Friday, January 30, 2009
I feel like a pair of distressed jeans. Torn and tattered, pre-washed/used. The abuse makes you tougher, prepared for what's ahead cuz you've already endured the path to get to where you are now. Throw me in the wash and wring out the excess tears. Douse some bleach on these frayed jeans while you're at it, and wash clean these memories...
Monday, January 19, 2009
*Warning!! Warning!!! Bitch on the loose*
BITCH, are you kidding me?! Can you please grow a pair and keep my name out of your filthy little mouth?!
UGH, people are so irritating. It boggles my mind how some honestly think the world revolves around them. Sorry to burst your giant bubble and ego, but I couldn't care less about what you think of me. Contrary to what you think, I do not spend my day pining over you. So please, do the world a favor, get off your high horse, and take all this energy you're expending on childish things to get your life together...If you're even capable of that.
Saturday, January 17, 2009
I just finished watching "Bride Wars" and that has to be the best chick flick I've seen in a long time. As I watched Anne Hathaway's character, Emma Allen, on screen, I felt as if I were watching myself and what would've happened 10 years later had I stayed with a certain person. Trapped in a relationship out of convenience and comfort, and thinking the person you're with is the same person you fell in love with. Hell, even the guy who played her fiancee sent me whipping through painful flashbacks. It was an all too vivid reminder of things that need to be forgotten. The only silver lining was that through all the mess, Emma had the support and love of her best friend. Who needs guys ;)
Thursday, January 15, 2009
As I was browsing the health articles on CNN today, I came across an interesting one.

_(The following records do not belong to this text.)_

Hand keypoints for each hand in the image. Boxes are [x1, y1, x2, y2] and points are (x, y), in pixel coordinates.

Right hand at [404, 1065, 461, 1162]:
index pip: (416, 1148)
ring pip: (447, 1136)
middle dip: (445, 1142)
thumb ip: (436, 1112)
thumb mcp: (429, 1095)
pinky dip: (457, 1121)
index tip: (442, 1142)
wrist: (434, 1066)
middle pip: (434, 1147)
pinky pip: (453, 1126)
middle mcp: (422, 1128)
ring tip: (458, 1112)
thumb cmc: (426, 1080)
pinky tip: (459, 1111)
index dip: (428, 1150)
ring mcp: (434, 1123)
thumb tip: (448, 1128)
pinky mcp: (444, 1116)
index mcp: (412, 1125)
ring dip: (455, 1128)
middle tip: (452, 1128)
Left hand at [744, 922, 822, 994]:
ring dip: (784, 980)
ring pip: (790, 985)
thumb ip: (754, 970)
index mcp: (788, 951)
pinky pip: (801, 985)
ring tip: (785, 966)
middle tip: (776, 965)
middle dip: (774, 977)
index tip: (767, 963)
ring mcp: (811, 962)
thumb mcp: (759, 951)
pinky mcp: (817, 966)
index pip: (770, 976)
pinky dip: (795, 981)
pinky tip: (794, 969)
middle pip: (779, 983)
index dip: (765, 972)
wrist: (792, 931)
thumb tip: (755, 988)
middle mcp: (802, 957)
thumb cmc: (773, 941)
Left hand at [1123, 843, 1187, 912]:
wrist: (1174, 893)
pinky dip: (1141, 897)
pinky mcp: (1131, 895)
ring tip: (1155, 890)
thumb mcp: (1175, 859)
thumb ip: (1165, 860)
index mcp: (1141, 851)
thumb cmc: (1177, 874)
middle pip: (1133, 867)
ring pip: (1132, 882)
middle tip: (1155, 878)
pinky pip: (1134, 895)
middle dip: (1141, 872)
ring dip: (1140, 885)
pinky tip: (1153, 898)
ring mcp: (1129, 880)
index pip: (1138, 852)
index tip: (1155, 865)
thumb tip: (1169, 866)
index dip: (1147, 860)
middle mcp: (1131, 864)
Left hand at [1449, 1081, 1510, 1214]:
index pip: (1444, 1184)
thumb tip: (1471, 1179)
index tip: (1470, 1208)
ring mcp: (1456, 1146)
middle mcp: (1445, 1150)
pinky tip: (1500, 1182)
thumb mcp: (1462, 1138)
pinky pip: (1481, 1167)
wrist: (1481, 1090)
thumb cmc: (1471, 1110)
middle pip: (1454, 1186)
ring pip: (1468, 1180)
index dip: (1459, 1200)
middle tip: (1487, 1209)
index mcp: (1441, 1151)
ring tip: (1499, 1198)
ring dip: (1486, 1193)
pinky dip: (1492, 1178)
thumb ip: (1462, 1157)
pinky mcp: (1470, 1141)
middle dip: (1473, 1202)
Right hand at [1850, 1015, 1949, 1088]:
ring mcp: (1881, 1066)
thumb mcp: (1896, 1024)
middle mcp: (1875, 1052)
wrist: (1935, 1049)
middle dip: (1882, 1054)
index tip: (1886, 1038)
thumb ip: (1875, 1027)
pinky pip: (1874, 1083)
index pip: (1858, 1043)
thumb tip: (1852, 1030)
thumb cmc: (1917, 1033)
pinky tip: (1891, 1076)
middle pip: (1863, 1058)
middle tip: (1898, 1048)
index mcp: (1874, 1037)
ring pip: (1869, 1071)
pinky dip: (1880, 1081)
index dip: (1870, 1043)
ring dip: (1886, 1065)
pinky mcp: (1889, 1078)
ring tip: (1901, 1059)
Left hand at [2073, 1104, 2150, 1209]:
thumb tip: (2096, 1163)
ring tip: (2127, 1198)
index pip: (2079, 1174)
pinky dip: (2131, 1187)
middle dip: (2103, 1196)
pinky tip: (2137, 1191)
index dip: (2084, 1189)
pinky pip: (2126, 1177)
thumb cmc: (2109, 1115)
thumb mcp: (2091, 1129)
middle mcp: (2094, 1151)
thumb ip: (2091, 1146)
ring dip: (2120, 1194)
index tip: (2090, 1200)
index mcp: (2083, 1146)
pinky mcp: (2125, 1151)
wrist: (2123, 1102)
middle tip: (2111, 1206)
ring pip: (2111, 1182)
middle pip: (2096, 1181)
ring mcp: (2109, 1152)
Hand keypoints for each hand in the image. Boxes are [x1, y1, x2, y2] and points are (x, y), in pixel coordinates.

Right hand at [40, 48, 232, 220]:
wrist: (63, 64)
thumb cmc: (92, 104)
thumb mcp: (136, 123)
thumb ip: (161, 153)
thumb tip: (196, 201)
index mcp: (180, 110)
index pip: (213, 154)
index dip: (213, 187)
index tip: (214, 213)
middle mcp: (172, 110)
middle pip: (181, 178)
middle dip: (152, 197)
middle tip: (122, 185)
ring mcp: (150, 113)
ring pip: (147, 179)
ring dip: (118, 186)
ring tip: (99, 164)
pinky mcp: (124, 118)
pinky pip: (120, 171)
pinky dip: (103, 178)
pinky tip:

It basically talks about how humans have two thought processes when making a decision, those being, intuition and reasoning. We're good at making minor decisions using our intuition, but it can only take us so far."The intuitive system is emotional, fast, automatic but slow-learning, while the reasoning system is emotionally-neutral, slow, controlled, and rule-governed." I'd like to think that I reason and rationalize outcomes with myself, but when it comes to relationships with the opposite sex, all of that flies out the window, and I'm making decisions left and right based on how I feel. I plead temporary insanity to those horrible and irrational decisions of the past. I can definitely relate to the "slow-learning" part of intuitive thinking. 3 years of mindless decisions and my reasoning system is finally kicking in! Better late than never, right?